The Ridin' Rascal is a 1926 American silent Western film directed by Clifford Smith based upon the novel Mavericks by William MacLeod Raine. The film stars Art Acord, Olive Hasbrouck, and Buck Connors.

==Plot==
As described in a film magazine, Larrabie Keller comes into cow country as a homesteader and is immediately attacked by the cattlemen who accuse him of being a rustler. The insults of Bill Healy cause Keller to give him a severe drubbing after Keller's refusal to fight Phil Sanderson, whose sister Phyllis has struck his fancy. Later Phyllis finds Keller beside a branding fire which he is investigating and believes him guilty of rustling.

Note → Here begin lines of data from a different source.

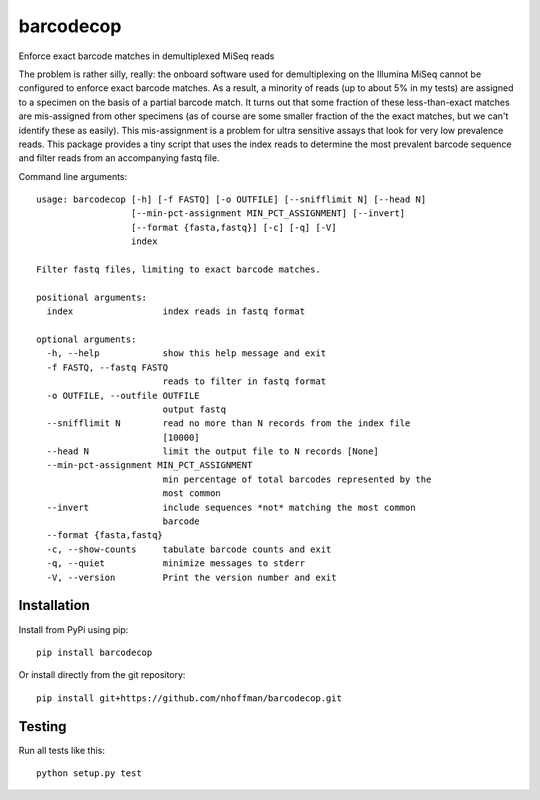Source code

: ============
 barcodecop
============

Enforce exact barcode matches in demultiplexed MiSeq reads

.. image:: https://travis-ci.org/nhoffman/barcodecop.svg?branch=master
    :target: https://travis-ci.org/nhoffman/barcodecop

The problem is rather silly, really: the onboard software used for
demultiplexing on the Illumina MiSeq cannot be configured to enforce
exact barcode matches. As a result, a minority of reads (up to about
5% in my tests) are assigned to a specimen on the basis of a partial
barcode match. It turns out that some fraction of these
less-than-exact matches are mis-assigned from other specimens (as of
course are some smaller fraction of the the exact matches, but we
can't identify these as easily). This mis-assignment is a problem for
ultra sensitive assays that look for very low prevalence reads. This
package provides a tiny script that uses the index reads to determine
the most prevalent barcode sequence and filter reads from an
accompanying fastq file.

Command line arguments::

  usage: barcodecop [-h] [-f FASTQ] [-o OUTFILE] [--snifflimit N] [--head N]
		    [--min-pct-assignment MIN_PCT_ASSIGNMENT] [--invert]
		    [--format {fasta,fastq}] [-c] [-q] [-V]
		    index

  Filter fastq files, limiting to exact barcode matches.

  positional arguments:
    index                 index reads in fastq format

  optional arguments:
    -h, --help            show this help message and exit
    -f FASTQ, --fastq FASTQ
			  reads to filter in fastq format
    -o OUTFILE, --outfile OUTFILE
			  output fastq
    --snifflimit N        read no more than N records from the index file
			  [10000]
    --head N              limit the output file to N records [None]
    --min-pct-assignment MIN_PCT_ASSIGNMENT
			  min percentage of total barcodes represented by the
			  most common
    --invert              include sequences *not* matching the most common
			  barcode
    --format {fasta,fastq}
    -c, --show-counts     tabulate barcode counts and exit
    -q, --quiet           minimize messages to stderr
    -V, --version         Print the version number and exit


Installation
============

Install from PyPi using pip::

  pip install barcodecop

Or install directly from the git repository::

  pip install git+https://github.com/nhoffman/barcodecop.git


Testing
=======

Run all tests like this::

  python setup.py test
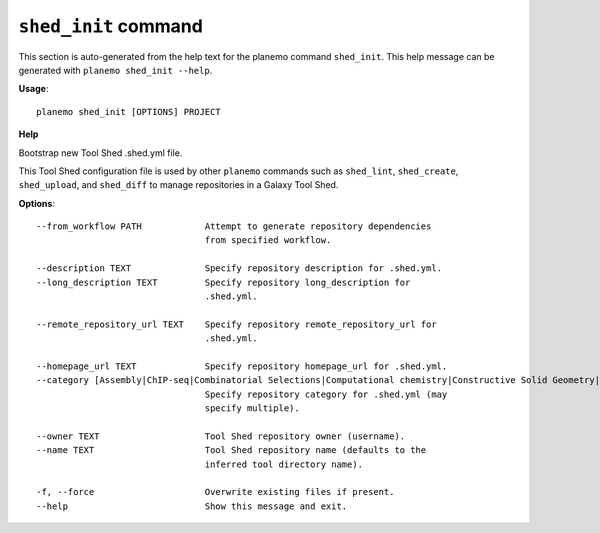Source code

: 
``shed_init`` command
======================================

This section is auto-generated from the help text for the planemo command
``shed_init``. This help message can be generated with ``planemo shed_init
--help``.

**Usage**::

    planemo shed_init [OPTIONS] PROJECT

**Help**

Bootstrap new Tool Shed .shed.yml file.

This Tool Shed configuration file is used by other ``planemo`` commands
such as ``shed_lint``, ``shed_create``, ``shed_upload``, and ``shed_diff``
to manage repositories in a Galaxy Tool Shed.

**Options**::


      --from_workflow PATH            Attempt to generate repository dependencies
                                      from specified workflow.
    
      --description TEXT              Specify repository description for .shed.yml.
      --long_description TEXT         Specify repository long_description for
                                      .shed.yml.
    
      --remote_repository_url TEXT    Specify repository remote_repository_url for
                                      .shed.yml.
    
      --homepage_url TEXT             Specify repository homepage_url for .shed.yml.
      --category [Assembly|ChIP-seq|Combinatorial Selections|Computational chemistry|Constructive Solid Geometry|Convert Formats|Data Export|Data Managers|Data Source|Entomology|Epigenetics|Fasta Manipulation|Fastq Manipulation|Flow Cytometry Analysis|Genome annotation|Genome editing|Genome-Wide Association Study|Genomic Interval Operations|Graphics|Imaging|Machine Learning|Metabolomics|Metagenomics|Micro-array Analysis|Molecular Dynamics|Next Gen Mappers|NLP|Ontology Manipulation|Phylogenetics|Proteomics|RNA|SAM|Sequence Analysis|Statistics|Systems Biology|Text Manipulation|Tool Dependency Packages|Tool Generators|Transcriptomics|Variant Analysis|Visualization|Web Services]
                                      Specify repository category for .shed.yml (may
                                      specify multiple).
    
      --owner TEXT                    Tool Shed repository owner (username).
      --name TEXT                     Tool Shed repository name (defaults to the
                                      inferred tool directory name).
    
      -f, --force                     Overwrite existing files if present.
      --help                          Show this message and exit.
    
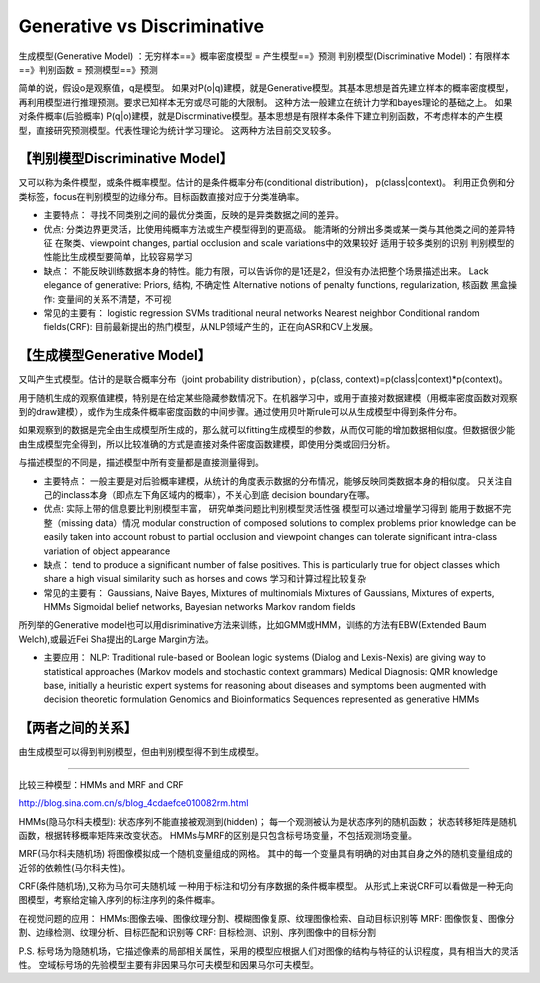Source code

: ==================================
Generative vs Discriminative
==================================

生成模型(Generative Model) ：无穷样本==》概率密度模型 = 产生模型==》预测
判别模型(Discriminative Model)：有限样本==》判别函数 = 预测模型==》预测

简单的说，假设o是观察值，q是模型。
如果对P(o|q)建模，就是Generative模型。其基本思想是首先建立样本的概率密度模型，再利用模型进行推理预测。要求已知样本无穷或尽可能的大限制。
这种方法一般建立在统计力学和bayes理论的基础之上。
如果对条件概率(后验概率) P(q|o)建模，就是Discrminative模型。基本思想是有限样本条件下建立判别函数，不考虑样本的产生模型，直接研究预测模型。代表性理论为统计学习理论。
这两种方法目前交叉较多。

【判别模型Discriminative Model】
====================================

又可以称为条件模型，或条件概率模型。估计的是条件概率分布(conditional distribution)， p(class|context)。
利用正负例和分类标签，focus在判别模型的边缘分布。目标函数直接对应于分类准确率。

- 主要特点：
  寻找不同类别之间的最优分类面，反映的是异类数据之间的差异。
- 优点:
  分类边界更灵活，比使用纯概率方法或生产模型得到的更高级。
  能清晰的分辨出多类或某一类与其他类之间的差异特征
  在聚类、viewpoint changes, partial occlusion and scale variations中的效果较好
  适用于较多类别的识别
  判别模型的性能比生成模型要简单，比较容易学习
- 缺点：
  不能反映训练数据本身的特性。能力有限，可以告诉你的是1还是2，但没有办法把整个场景描述出来。
  Lack elegance of generative: Priors, 结构, 不确定性
  Alternative notions of penalty functions, regularization, 核函数
  黑盒操作: 变量间的关系不清楚，不可视

- 常见的主要有：
  logistic regression
  SVMs
  traditional neural networks
  Nearest neighbor
  Conditional random fields(CRF): 目前最新提出的热门模型，从NLP领域产生的，正在向ASR和CV上发展。

【生成模型Generative Model】
==================================

又叫产生式模型。估计的是联合概率分布（joint probability distribution），p(class, context)=p(class|context)*p(context)。

用于随机生成的观察值建模，特别是在给定某些隐藏参数情况下。在机器学习中，或用于直接对数据建模（用概率密度函数对观察到的draw建模），或作为生成条件概率密度函数的中间步骤。通过使用贝叶斯rule可以从生成模型中得到条件分布。

如果观察到的数据是完全由生成模型所生成的，那么就可以fitting生成模型的参数，从而仅可能的增加数据相似度。但数据很少能由生成模型完全得到，所以比较准确的方式是直接对条件密度函数建模，即使用分类或回归分析。

与描述模型的不同是，描述模型中所有变量都是直接测量得到。

- 主要特点：
  一般主要是对后验概率建模，从统计的角度表示数据的分布情况，能够反映同类数据本身的相似度。
  只关注自己的inclass本身（即点左下角区域内的概率），不关心到底 decision boundary在哪。
- 优点:
  实际上带的信息要比判别模型丰富，
  研究单类问题比判别模型灵活性强
  模型可以通过增量学习得到
  能用于数据不完整（missing data）情况
  modular construction of composed solutions to complex problems
  prior knowledge can be easily taken into account
  robust to partial occlusion and viewpoint changes
  can tolerate significant intra-class variation of object appearance
- 缺点：
  tend to produce a significant number of false positives. This is particularly true for object classes which share a high visual similarity such as horses and cows
  学习和计算过程比较复杂

- 常见的主要有：
  Gaussians, Naive Bayes, Mixtures of multinomials
  Mixtures of Gaussians, Mixtures of experts, HMMs
  Sigmoidal belief networks, Bayesian networks
  Markov random fields

所列举的Generative model也可以用disriminative方法来训练，比如GMM或HMM，训练的方法有EBW(Extended Baum Welch),或最近Fei Sha提出的Large         Margin方法。

- 主要应用：
  NLP:
  Traditional rule-based or Boolean logic systems (Dialog and Lexis-Nexis) are giving way to statistical approaches (Markov models and stochastic context grammars)
  Medical Diagnosis:
  QMR knowledge base, initially a heuristic expert systems for reasoning about diseases and symptoms been augmented with decision theoretic formulation Genomics and Bioinformatics
  Sequences represented as generative HMMs

【两者之间的关系】
=======================

由生成模型可以得到判别模型，但由判别模型得不到生成模型。


======================

比较三种模型：HMMs and MRF and CRF

http://blog.sina.com.cn/s/blog_4cdaefce010082rm.html

HMMs(隐马尔科夫模型):
状态序列不能直接被观测到(hidden)；
每一个观测被认为是状态序列的随机函数；
状态转移矩阵是随机函数，根据转移概率矩阵来改变状态。
HMMs与MRF的区别是只包含标号场变量，不包括观测场变量。

MRF(马尔科夫随机场)
将图像模拟成一个随机变量组成的网格。
其中的每一个变量具有明确的对由其自身之外的随机变量组成的近邻的依赖性(马尔科夫性)。

CRF(条件随机场),又称为马尔可夫随机域
一种用于标注和切分有序数据的条件概率模型。
从形式上来说CRF可以看做是一种无向图模型，考察给定输入序列的标注序列的条件概率。

在视觉问题的应用：
HMMs:图像去噪、图像纹理分割、模糊图像复原、纹理图像检索、自动目标识别等
MRF: 图像恢复、图像分割、边缘检测、纹理分析、目标匹配和识别等
CRF: 目标检测、识别、序列图像中的目标分割

P.S.
标号场为隐随机场，它描述像素的局部相关属性，采用的模型应根据人们对图像的结构与特征的认识程度，具有相当大的灵活性。
空域标号场的先验模型主要有非因果马尔可夫模型和因果马尔可夫模型。
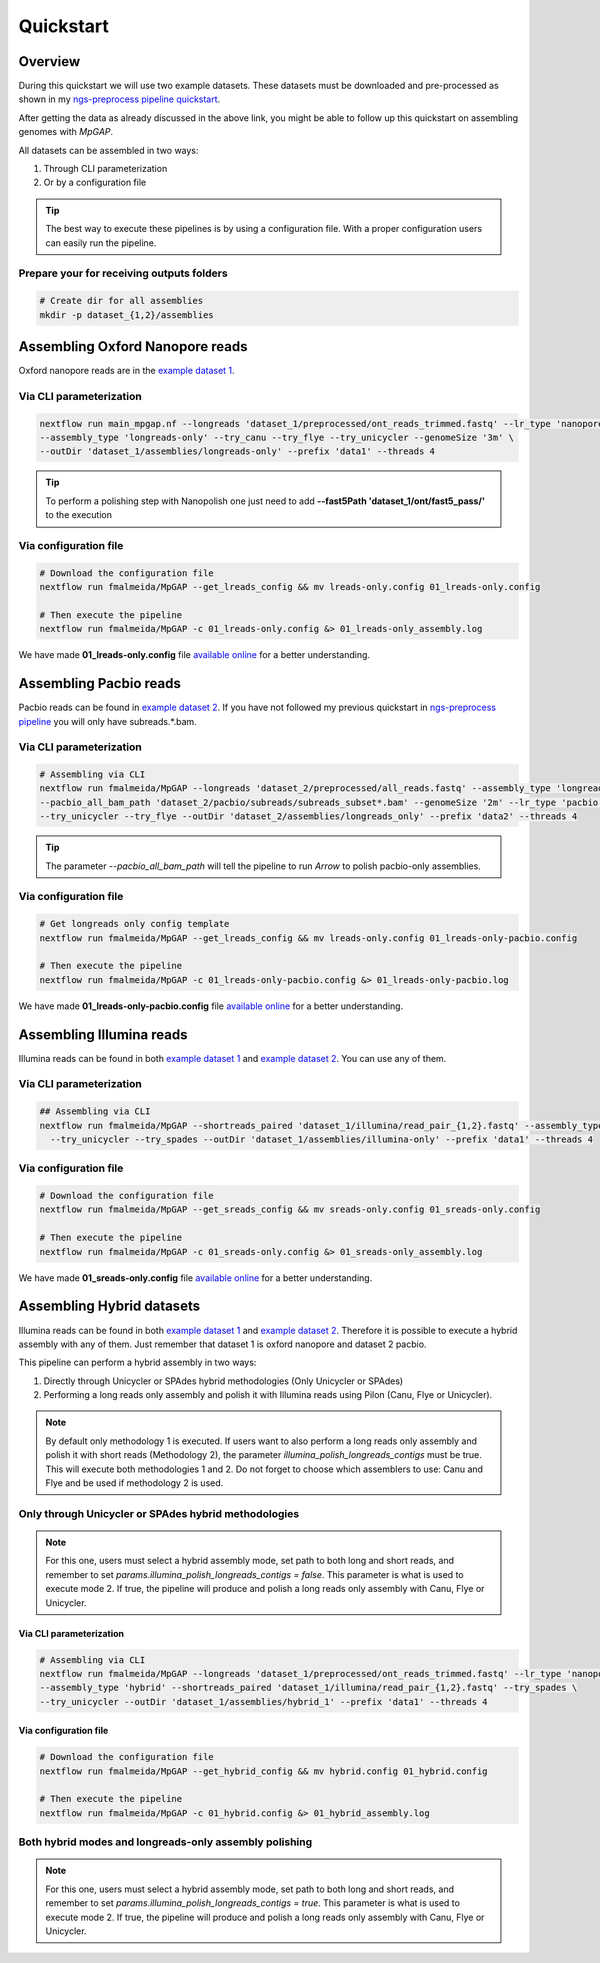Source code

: .. _quickstart:

**********
Quickstart
**********

Overview
========

During this quickstart we will use two example datasets. These datasets must be downloaded and pre-processed as
shown in my `ngs-preprocess pipeline quickstart <https://ngs-preprocess.readthedocs.io/en/latest/quickstart.html>`_.

After getting the data as already discussed in the above link, you might be able to follow up this quickstart on
assembling genomes with `MpGAP`.

All datasets can be assembled in two ways:

1. Through CLI parameterization
2. Or by a configuration file

.. tip::

  The best way to execute these pipelines is by using a configuration file.
  With a proper configuration users can easily run the pipeline.

Prepare your for receiving outputs folders
------------------------------------------

.. code-block:: bash

  # Create dir for all assemblies
  mkdir -p dataset_{1,2}/assemblies

Assembling Oxford Nanopore reads
================================

Oxford nanopore reads are in the `example dataset 1 <https://ngs-preprocess.readthedocs.io/en/latest/quickstart.html#id2>`_.

Via CLI parameterization
------------------------

.. code-block:: bash

  nextflow run main_mpgap.nf --longreads 'dataset_1/preprocessed/ont_reads_trimmed.fastq' --lr_type 'nanopore' \
  --assembly_type 'longreads-only' --try_canu --try_flye --try_unicycler --genomeSize '3m' \
  --outDir 'dataset_1/assemblies/longreads-only' --prefix 'data1' --threads 4

.. tip::

  To perform a polishing step with Nanopolish one just need to add **--fast5Path 'dataset_1/ont/fast5_pass/'** to the execution

Via configuration file
----------------------

.. code-block:: bash

  # Download the configuration file
  nextflow run fmalmeida/MpGAP --get_lreads_config && mv lreads-only.config 01_lreads-only.config

  # Then execute the pipeline
  nextflow run fmalmeida/MpGAP -c 01_lreads-only.config &> 01_lreads-only_assembly.log

We have made **01_lreads-only.config** file
`available online <https://drive.google.com/file/d/14y0q0hjyKgl5tbafBHNQDhgf9581OIvR/view?usp=sharing>`_ for a better understanding.

Assembling Pacbio reads
=======================

Pacbio reads can be found in `example dataset 2 <https://ngs-preprocess.readthedocs.io/en/latest/quickstart.html#id3>`_.
If you have not followed my previous quickstart in `ngs-preprocess pipeline <https://ngs-preprocess.readthedocs.io/en/latest/>`_
you will only have subreads.*.bam.

Via CLI parameterization
------------------------

.. code-block:: bash

  # Assembling via CLI
  nextflow run fmalmeida/MpGAP --longreads 'dataset_2/preprocessed/all_reads.fastq' --assembly_type 'longreads-only' \
  --pacbio_all_bam_path 'dataset_2/pacbio/subreads/subreads_subset*.bam' --genomeSize '2m' --lr_type 'pacbio' \
  --try_unicycler --try_flye --outDir 'dataset_2/assemblies/longreads_only' --prefix 'data2' --threads 4

.. tip::

  The parameter `--pacbio_all_bam_path` will tell the pipeline to run `Arrow` to polish pacbio-only assemblies.

Via configuration file
----------------------

.. code-block:: bash

  # Get longreads only config template
  nextflow run fmalmeida/MpGAP --get_lreads_config && mv lreads-only.config 01_lreads-only-pacbio.config

  # Then execute the pipeline
  nextflow run fmalmeida/MpGAP -c 01_lreads-only-pacbio.config &> 01_lreads-only-pacbio.log

We have made **01_lreads-only-pacbio.config** file
`available online <https://drive.google.com/file/d/18qSyO8BnEhfU-opDqwXHnM-JCNDGrRLp/view?usp=sharing>`_ for a better understanding.

Assembling Illumina reads
=========================

Illumina reads can be found in both `example dataset 1 <https://ngs-preprocess.readthedocs.io/en/latest/quickstart.html#id2>`_
and `example dataset 2 <https://ngs-preprocess.readthedocs.io/en/latest/quickstart.html#id3>`_. You can use any of them.

Via CLI parameterization
------------------------

.. code-block:: bash

  ## Assembling via CLI
  nextflow run fmalmeida/MpGAP --shortreads_paired 'dataset_1/illumina/read_pair_{1,2}.fastq' --assembly_type 'illumina-only' \
    --try_unicycler --try_spades --outDir 'dataset_1/assemblies/illumina-only' --prefix 'data1' --threads 4

Via configuration file
----------------------

.. code-block:: bash

  # Download the configuration file
  nextflow run fmalmeida/MpGAP --get_sreads_config && mv sreads-only.config 01_sreads-only.config

  # Then execute the pipeline
  nextflow run fmalmeida/MpGAP -c 01_sreads-only.config &> 01_sreads-only_assembly.log

We have made **01_sreads-only.config** file
`available online <https://drive.google.com/file/d/1caFay3skSjPmzqc1Uv2CRTB8_DlBrNwA/view?usp=sharing>`_ for a better understanding.

Assembling Hybrid datasets
==========================

Illumina reads can be found in both `example dataset 1 <https://ngs-preprocess.readthedocs.io/en/latest/quickstart.html#id2>`_
and `example dataset 2 <https://ngs-preprocess.readthedocs.io/en/latest/quickstart.html#id3>`_. Therefore it is possible to execute a
hybrid assembly with any of them. Just remember that dataset 1 is oxford nanopore and dataset 2 pacbio.

This pipeline can perform a hybrid assembly in two ways:

1. Directly through Unicycler or SPAdes hybrid methodologies (Only Unicycler or SPAdes)
2. Performing a long reads only assembly and polish it with Illumina reads using Pilon (Canu, Flye or Unicycler).

.. note::

  By default only methodology 1 is executed. If users want to also perform a long reads only assembly and polish it with short reads (Methodology 2),
  the parameter `illumina_polish_longreads_contigs` must be true. This will execute both methodologies 1 and 2. Do not forget to choose which assemblers
  to use: Canu and Flye and be used if methodology 2 is used.


Only through Unicycler or SPAdes hybrid methodologies
-----------------------------------------------------

.. note::

  For this one, users must select a hybrid assembly mode, set path to both long and short reads, and remember to set
  `params.illumina_polish_longreads_contigs = false`. This parameter is what is used to execute mode 2. If true,
  the pipeline will produce and polish a long reads only assembly with Canu, Flye or Unicycler.

Via CLI parameterization
""""""""""""""""""""""""

.. code-block:: bash

  # Assembling via CLI
  nextflow run fmalmeida/MpGAP --longreads 'dataset_1/preprocessed/ont_reads_trimmed.fastq' --lr_type 'nanopore' \
  --assembly_type 'hybrid' --shortreads_paired 'dataset_1/illumina/read_pair_{1,2}.fastq' --try_spades \
  --try_unicycler --outDir 'dataset_1/assemblies/hybrid_1' --prefix 'data1' --threads 4

Via configuration file
""""""""""""""""""""""

.. code-block:: bash

  # Download the configuration file
  nextflow run fmalmeida/MpGAP --get_hybrid_config && mv hybrid.config 01_hybrid.config

  # Then execute the pipeline
  nextflow run fmalmeida/MpGAP -c 01_hybrid.config &> 01_hybrid_assembly.log

Both hybrid modes and longreads-only assembly polishing
-------------------------------------------------------

.. note::

  For this one, users must select a hybrid assembly mode, set path to both long and short reads, and remember to set
  `params.illumina_polish_longreads_contigs = true`. This parameter is what is used to execute mode 2. If true,
  the pipeline will produce and polish a long reads only assembly with Canu, Flye or Unicycler.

Healy fires and wounds Keller. Phyllis, unknown to Healy, takes Keller to Yeager, another homesteader, who dresses Keller's wounds. Phil and Healy follow them to Yeager's, but are mislead by Phyllis, who finds a strange attraction in the suspected rustler. After she leaves, Yeager accuses Keller, who is forced to take Yeager into his confidence and prove to him that he is really a Texas Ranger. When he goes back to town, Keller is arrested. The real rustlers try to place all the blame on Keller, but Phyllis frees him from the jail by a ruse. With the rustlers planning a final round-up that night, Keller rides to the scene while the rustlers lead a posse after him. When they catch him, Keller and Healy engage in a fierce fight on a cliff which ends in Healy's plunge to his death. Phil, the brother of Phyllis, helps Keller round up the rustlers and is forgiven, while Phyllis finds her faith in Keller vindicated.

==Cast==
- Art Acord as Larrabie Keller
- Olive Hasbrouck as Phyllis Sanderson
- Blackie Thompson as Phillip Sanderson (credited as Clarence Thompson)
- William Steele as Bill Healy (credited as W. A. Steele)
- S. E. Jennings as Buck Weaver
- Buck Connors as Yeager (credited as George Connors)
- Syd Saylor as Slim (credited as Leo Sailor)
- Dudley Hendricks as Jim Sanderson
- C. E. Anderson

==Preservation==
With no prints of The Ridin' Rascal located in any film archives, it is a lost film.

==Bibliography==
- Munden, Kenneth White. The American Film Institute Catalog of Motion Pictures Produced in the United States, Part 1. University of California Press, 1997.